The Coal Trunk-Line was constructed by order of the Polish Government by a private company, the French-Polish Rail Association (FPTK – Francusko-Polskie Towarzystwo Kolejowe). This company maintained the route Herby Nowe [sic] – Gdynia from 24 April 1931 until 1 September 1939. During that time, the line was not under the authority of the Polish State Railways (PKP), the FPTK directed it from its headquarters in Bydgoszcz. After the war, the whole line was nationalized.

==Main stations==

The most important stations on the original route are Chorzów, Tarnowskie Góry, Kalety, Herby Nowe, Chorzew Siemkowice, Zduńska Wola Karsznice, Inowrocław, Bydgoszcz, Wierzchucin, Kościerzyna, Somonino and Gdynia.

==Distances==

The length of the line is measured from the junction at Herby Nowe [sic] to the port of Gdynia (i.e. from south to north).

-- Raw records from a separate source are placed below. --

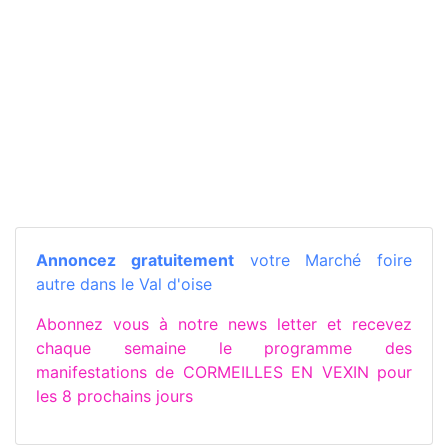
Annoncez gratuitement
votre Marché foire
autre dans le Val d'oise
Abonnez vous à notre news letter et recevez
chaque semaine le programme des
manifestations de CORMEILLES EN VEXIN pour
les 8 prochains jours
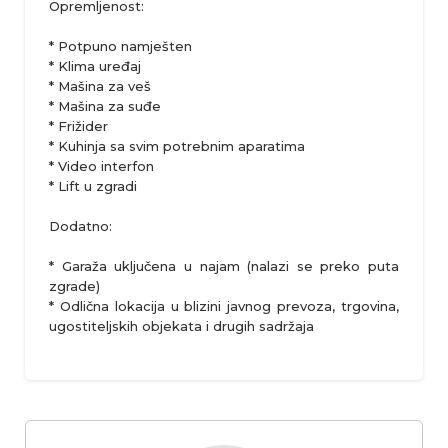
Opremljenost:
* Potpuno namješten
* Klima uređaj
* Mašina za veš
* Mašina za suđe
* Frižider
* Kuhinja sa svim potrebnim aparatima
* Video interfon
* Lift u zgradi
Dodatno:
* Garaža uključena u najam (nalazi se preko puta
zgrade)
* Odlična lokacija u blizini javnog prevoza, trgovina,
ugostiteljskih objekata i drugih sadržaja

Not included is the Chorzów Batory – Herby Nowe [sic] connection (65 km).

| MP (km) | Station |
|---|---|
| 000 | Herby Nowe |
| 055 | Chorzew Siemkowice |
| 099 | Zduńska Wola Karsznice |
| 247 | Inowrocław Rabinek |
| 254 | Inowrocław Glowny |
| 299 | Bydgoszcz Glowna |
| 347 | Wierzchucin |
| 392 | Bąk |
| 413 | Kościerzyna |
| 438 | Somonino |
| 480 | Gdynia Glowna |

==Timeline==

Dates of the route construction:

| Segment | Year |
|---|---|
| Czersk – Bak – Kościerzyna | 1928 |
| Herby Nowe – Zduńska Wola | 1930 |
| Maksymilianowo – Bąk | 1930 |
| Kościerzyna – Gdynia | 1930 |
| Zduńska Wola – Inowrocław | 1933 |

The total length of the connection constructed between 1930 and 1933: 448 km.